Rumination is natural for me, the kind that gets hold of something in the future and thinks about it, worries about it, puts it to rest then regurgitates it to worry about it some more, adding a worst-case scenario to the cud. I ruminate when the car makes a strange noise that even my wife can't hear. I ruminate when my body makes a strange noise or I could swear the mole on my chest has changed. The price of all commodities worries me because there is no corresponding increase in income so I ruminate. The GOP wants to end Social Security and Medicare as we know it and I ruminate.

The most fertile field for rumination is the month before a routine visit to the doctor. I used to go once a year and then they changed it to twice a year, ostensibly to rake in more money, but I cooperate, else my prescriptions won't be renewed. 

I sat in my portable rocking chair at our campsite last week and gazed at the panorama. Sixty-foot pines in front of a tranquil Wisconsin lake. As I breathed in the pine-scent my mind drifted as it always does and of course it drifted to my medical appointment on August 30. It was so quiet that I could hear my heart beating, and then with the medical thought it increased from sixty to 80. I know because I took my pulse. Again and again.

For males older than sixty the exams can become invasive, starting with the doctor's request that I drop my drawers. Anything involving my sub-equatorial region makes my heart race like an Indy 500 race car.

Recurrent rumination about the appointment stifled my serenity. My birthday was during this vacation and it only made me think that my age beckons the invasive procedure into my one-way "street." I can't tell why I am this way. I only know that panic ensues when the doctor breaches the subject of my prostate gland. I want to bolt right out the door, but that would violate this medical protocol in which I am trapped.
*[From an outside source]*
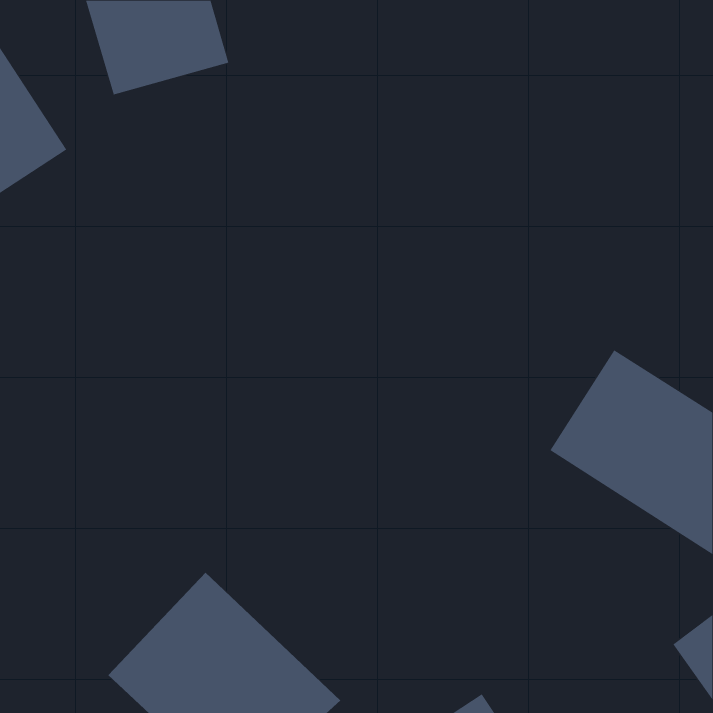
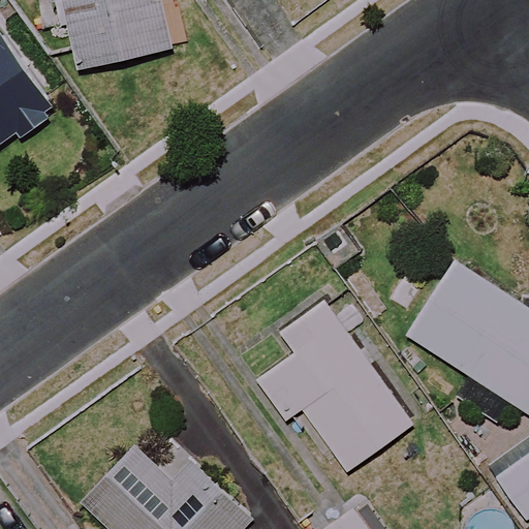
building: none -> [257,302,413,472]

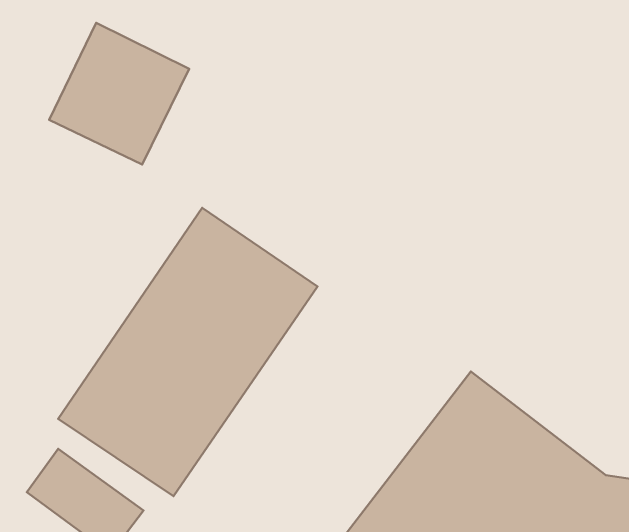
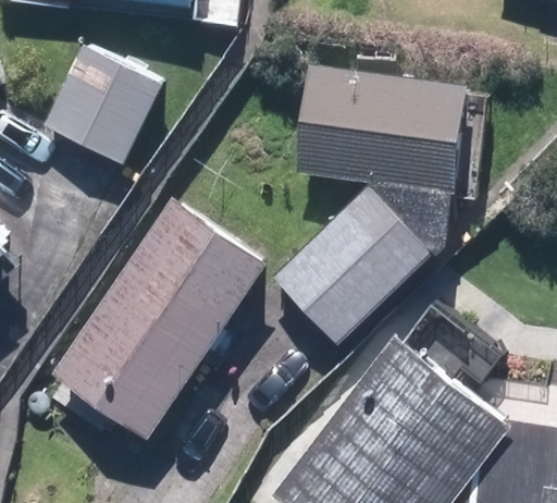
building: none -> [295,68,468,195]
building: none -> [272,187,431,344]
The vacation ended and the day came, D-Day of sorts and I resolved to face this with equanimity, bearing in mind Winston Churchill, "All we have to fear is fear itself," and thus steeled I approached one of the registration cubicles at the clinic. 
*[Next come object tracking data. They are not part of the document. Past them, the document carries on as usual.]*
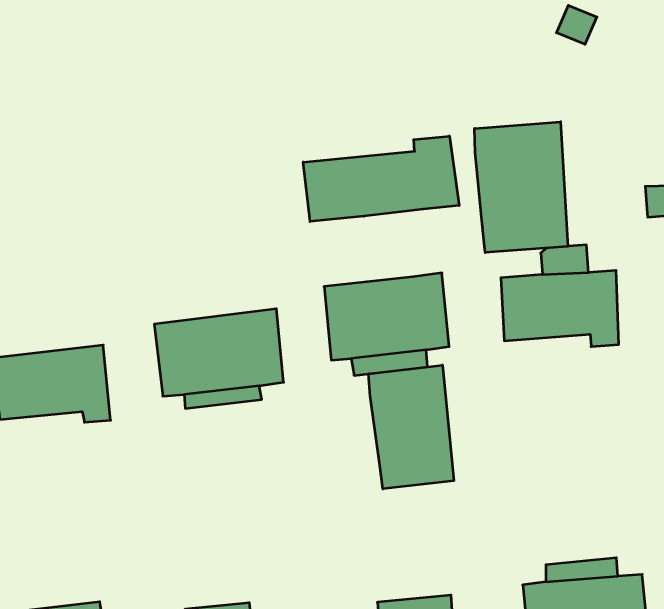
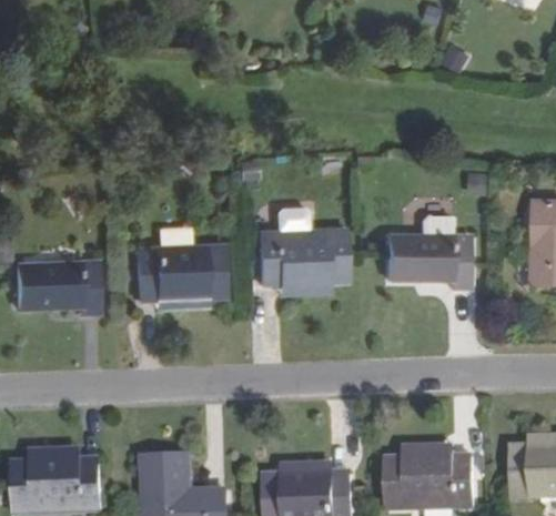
building: [475,122,568,253] -> none
building: [303,136,459,222] -> none
building: [369,365,454,489] -> none

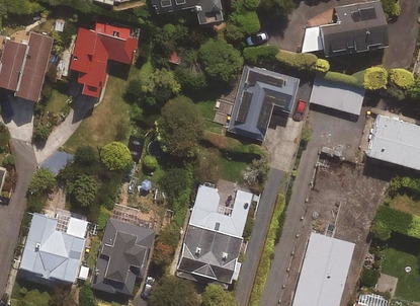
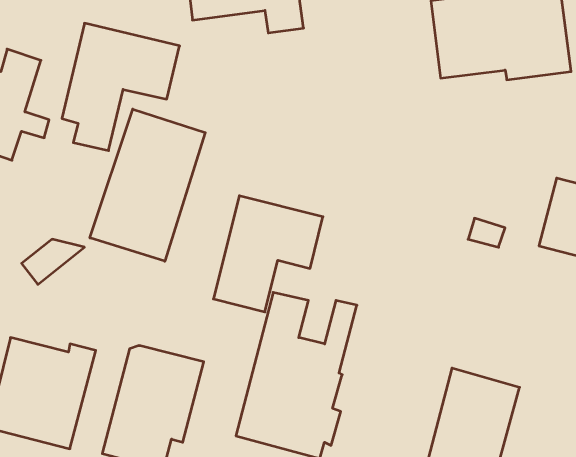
building: [230,65,299,138] -> [213,196,323,312]
building: none -> [90,109,205,261]
building: [311,83,364,114] -> none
The registrar was a young man and that threw me because it was unusual. When he asked "How can I help you today," my response was delayed and before I responded he looked at me quizzically and I blurted, "You can do what it is that you do." I couldn't believe I had said that as he beckoned me "please, sit down."

"I'm not finding any appointment for you today, George."
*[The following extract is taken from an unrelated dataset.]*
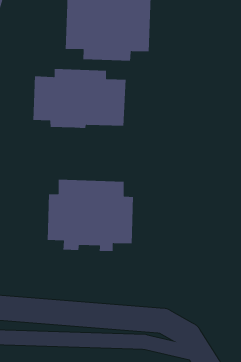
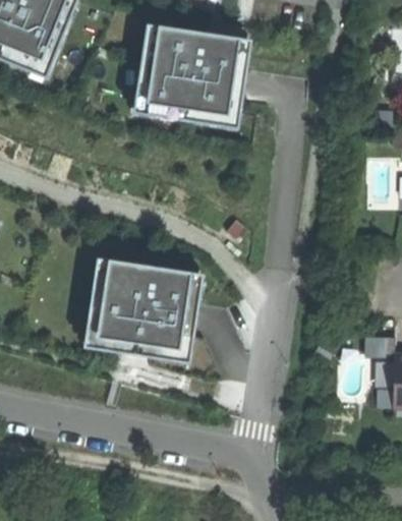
building: [32,68,126,129] -> none

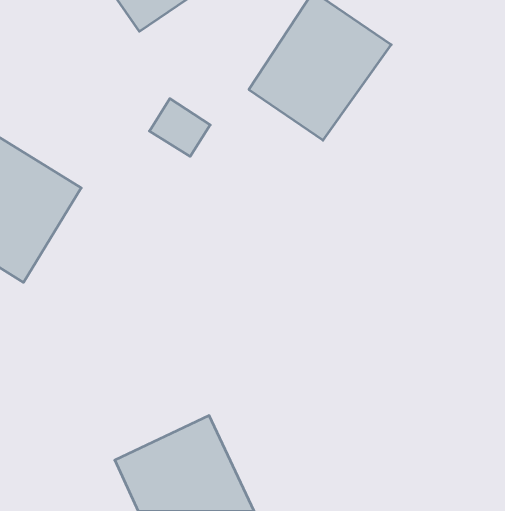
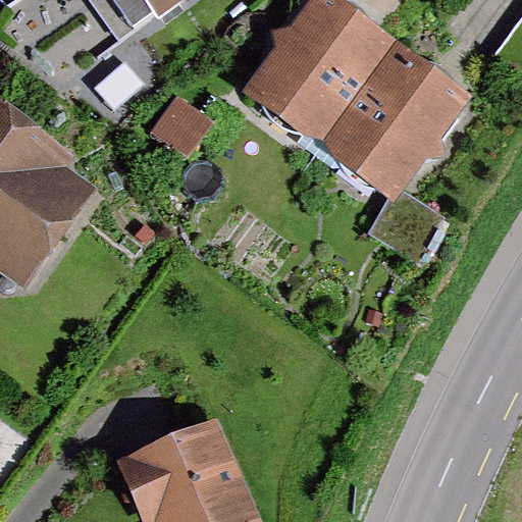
building: none -> [324,45,471,196]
This put me even further off stride, a reprieve. I lifted my foot from the acceleration pedal of my engine and it slowed. 

The young man peered into his computer screen as a seer into a crystal ball.

"I see that you changed your appointment to September 10 on May fourth. I'll see if Dr. Gardner has any cancellations for today."

I revved my engine again.

"No. Sorry, he's booked solid."

Again my engine slowed as the young man wrote me a new appointment card. Reprieved!

Now I have to handle another vacation with a latex, I mean medical appointment looming.